In web development, POST is central to RESTful APIs, form submissions, and any action where client input modifies server state. Tools like fetch in JavaScript, curl in the terminal, or libraries like Axios simplify creating POST requests with structured payloads such as JSON or URL-encoded forms.
Security considerations are critical when using POST. Since the data resides in the request body, it is not visible in URLs, unlike GET query strings. However, POST data still travels over the network and should always be encrypted using TLS to prevent interception. Input validation and server-side sanitization are necessary to avoid injection attacks or unintended consequences.
POST requests also support sending files, multipart form data, and complex objects, making them versatile for modern web applications. APIs often define POST endpoints for creating new resources, processing transactions, or interacting with services like SaaS platforms.

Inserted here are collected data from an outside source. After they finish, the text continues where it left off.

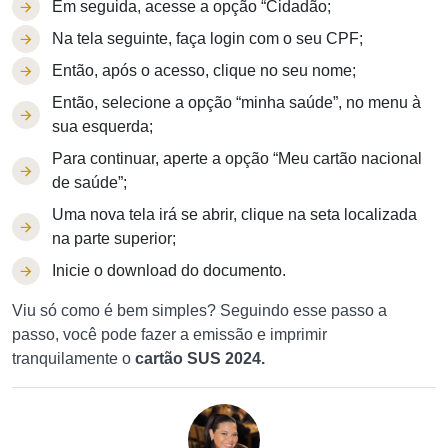
Em seguida, acesse a opção “Cidadão;
Na tela seguinte, faça login com o seu CPF;
Então, após o acesso, clique no seu nome;
Então, selecione a opção “minha saúde”, no menu à
sua esquerda;
Para continuar, aperte a opção “Meu cartão nacional
de saúde”;
Uma nova tela irá se abrir, clique na seta localizada
na parte superior;
Inicie o download do documento.
Viu só como é bem simples? Seguindo esse passo a
passo, você pode fazer a emissão e imprimir
tranquilamente o
cartão SUS 2024.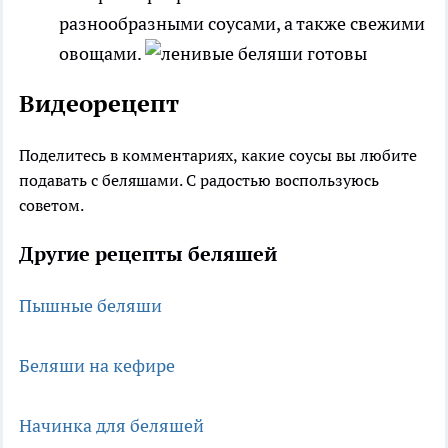
разнообразными соусами, а также свежими
овощами.
Видеорецепт
Поделитесь в комментариях, какие соусы вы любите
подавать с беляшами. С радостью воспользуюсь
советом.
Другие рецепты беляшей
Пышные беляши
Беляши на кефире
Начинка для беляшей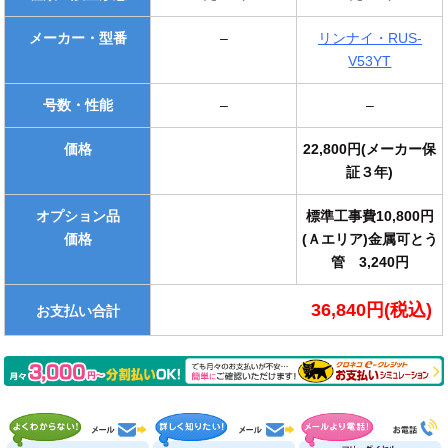
メーカー・型番
–
リンナイ・RUS-
V53YT
号数・性能
–
–
価格
22,800円(メーカー保
証３年)
オプション品
標準工事費10,800円
価格
(Ａエリア)金属可とう
管 3,240円
36,840円(税込)
お支払い合計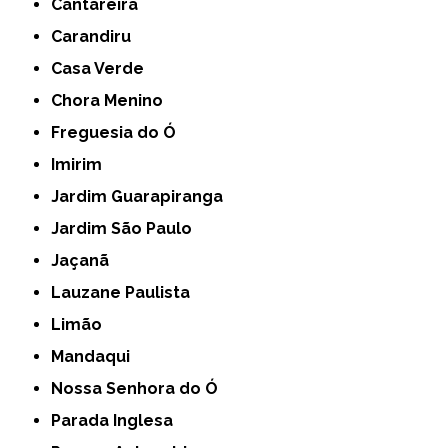
Cantareira
Carandiru
Casa Verde
Chora Menino
Freguesia do Ó
Imirim
Jardim Guarapiranga
Jardim São Paulo
Jaçanã
Lauzane Paulista
Limão
Mandaqui
Nossa Senhora do Ó
Parada Inglesa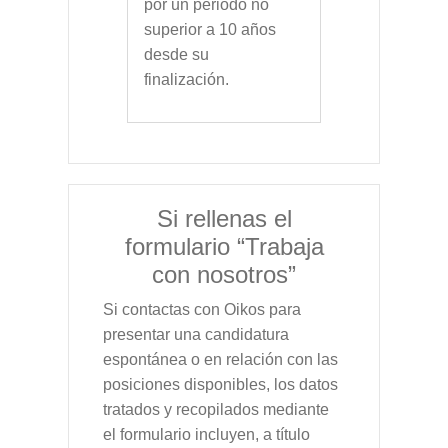
por un periodo no
superior a 10 años
desde su
finalización.
Si rellenas el
formulario “Trabaja
con nosotros”
Si contactas con Oikos para
presentar una candidatura
espontánea o en relación con las
posiciones disponibles, los datos
tratados y recopilados mediante
el formulario incluyen, a título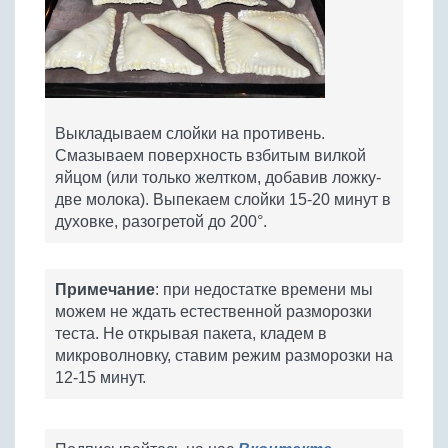
Выкладываем слойки на противень.
Смазываем поверхность взбитым вилкой
яйцом (или только желтком, добавив ложку-
две молока). Выпекаем слойки 15-20 минут в
духовке, разогретой до 200°.
Примечание
: при недостатке времени мы
можем не ждать естественной разморозки
теста. Не открывая пакета, кладем в
микроволновку, ставим режим разморозки на
12-15 минут.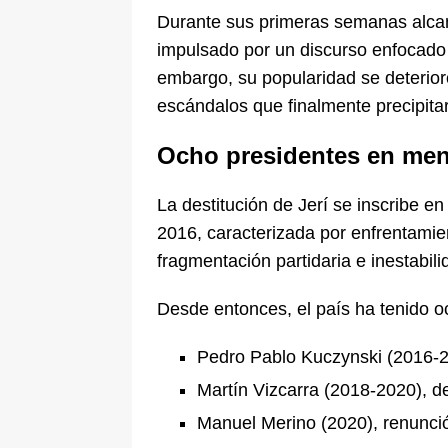
Durante sus primeras semanas alcan
impulsado por un discurso enfocado 
embargo, su popularidad se deterior
escándalos que finalmente precipitar
Ocho presidentes en men
La destitución de Jerí se inscribe en
2016, caracterizada por enfrentamient
fragmentación partidaria e inestabilid
Desde entonces, el país ha tenido o
Pedro Pablo Kuczynski (2016-2
Martín Vizcarra (2018-2020), de
Manuel Merino (2020), renunció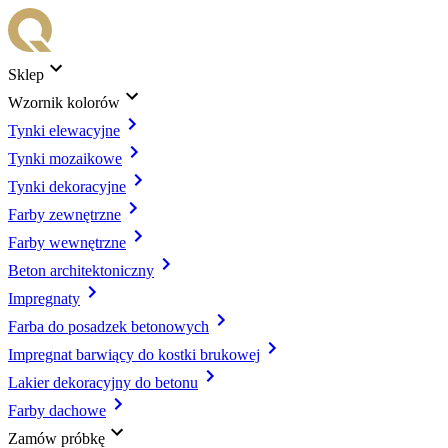
Sklep
Wzornik kolorów
Tynki elewacyjne
Tynki mozaikowe
Tynki dekoracyjne
Farby zewnętrzne
Farby wewnętrzne
Beton architektoniczny
Impregnaty
Farba do posadzek betonowych
Impregnat barwiący do kostki brukowej
Lakier dekoracyjny do betonu
Farby dachowe
Zamów próbkę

In summary, POST is the workhorse method for sending data, triggering actions, and enabling interactivity on the web. It complements GET and other HTTP methods, forming the foundation of request-response architecture that powers websites, apps, and APIs today.
GET
/ɡɛt/
n. “Ask nicely, get the goods.”
GET is one of the core HTTP request methods used in the web ecosystem, primarily designed to retrieve data from a server. When a browser or client sends a GET request, it is asking the server to return a representation of a specific resource identified by a URL. Unlike other request methods, GET is considered safe and idempotent: it should not change the state of the server, and repeating the request yields the same result.
For example, when you visit https://catenco.de/whatis/MD5 in your browser, your client sends a GET request for that resource. The server responds with the page content, which your browser then renders. This simple exchange underpins almost every web interaction, from loading images and scripts to fetching JSON for dynamic applications.

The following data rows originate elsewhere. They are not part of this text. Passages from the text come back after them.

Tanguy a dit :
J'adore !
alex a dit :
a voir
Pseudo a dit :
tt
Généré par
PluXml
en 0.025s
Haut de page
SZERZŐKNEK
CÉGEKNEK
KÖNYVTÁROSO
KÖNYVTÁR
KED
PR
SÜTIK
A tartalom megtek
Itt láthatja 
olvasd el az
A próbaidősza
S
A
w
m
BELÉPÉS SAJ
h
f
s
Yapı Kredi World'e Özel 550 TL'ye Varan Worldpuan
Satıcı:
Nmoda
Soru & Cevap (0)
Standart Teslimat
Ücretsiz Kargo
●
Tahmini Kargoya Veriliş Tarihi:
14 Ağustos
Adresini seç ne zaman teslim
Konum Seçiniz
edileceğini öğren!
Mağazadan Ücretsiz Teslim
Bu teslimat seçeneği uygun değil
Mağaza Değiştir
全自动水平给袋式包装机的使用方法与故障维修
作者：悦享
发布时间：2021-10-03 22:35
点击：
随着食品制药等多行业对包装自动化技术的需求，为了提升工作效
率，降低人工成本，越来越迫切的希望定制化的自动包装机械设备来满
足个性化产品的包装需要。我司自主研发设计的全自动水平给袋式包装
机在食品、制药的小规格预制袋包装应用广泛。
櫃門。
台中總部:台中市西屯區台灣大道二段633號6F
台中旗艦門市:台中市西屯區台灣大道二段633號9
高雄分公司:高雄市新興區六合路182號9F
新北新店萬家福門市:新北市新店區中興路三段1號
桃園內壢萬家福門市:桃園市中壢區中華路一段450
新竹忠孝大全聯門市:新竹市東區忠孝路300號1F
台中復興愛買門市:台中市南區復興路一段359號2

GET requests can include query parameters, appended to the URL after a question mark. These parameters refine the request or provide additional context. For instance: https://catenco.de/search?q=SHA256 sends a GET request with the search term SHA256, allowing the server to return relevant results. Importantly, because GET URLs are visible in the browser and can be cached or bookmarked, sensitive information should never be sent this way.
In contrast to POST, which submits data that may modify server state, GET is for retrieval only. Its predictable, read-only nature makes it ideal for linking between pages, caching responses, and exposing public APIs. Many modern REST APIs rely heavily on GET for fetching resources, while other methods handle creation, updating, or deletion.
Developers must be mindful of URL length limits and encoding when using GET. Query strings must be properly encoded to ensure special characters, spaces, or symbols do not break the request. Tools like fetch in JavaScript or curl in the terminal allow easy testing and automation of GET requests for debugging, scraping, or API interaction.
In essence, GET is the polite web method: it asks the server for information, expects no side effects, and forms the backbone of internet browsing and API communication. Understanding GET, alongside its companions like POST, PUT, and DELETE, is fundamental for web developers, sysadmins, and anyone interacting with the web’s request-response model.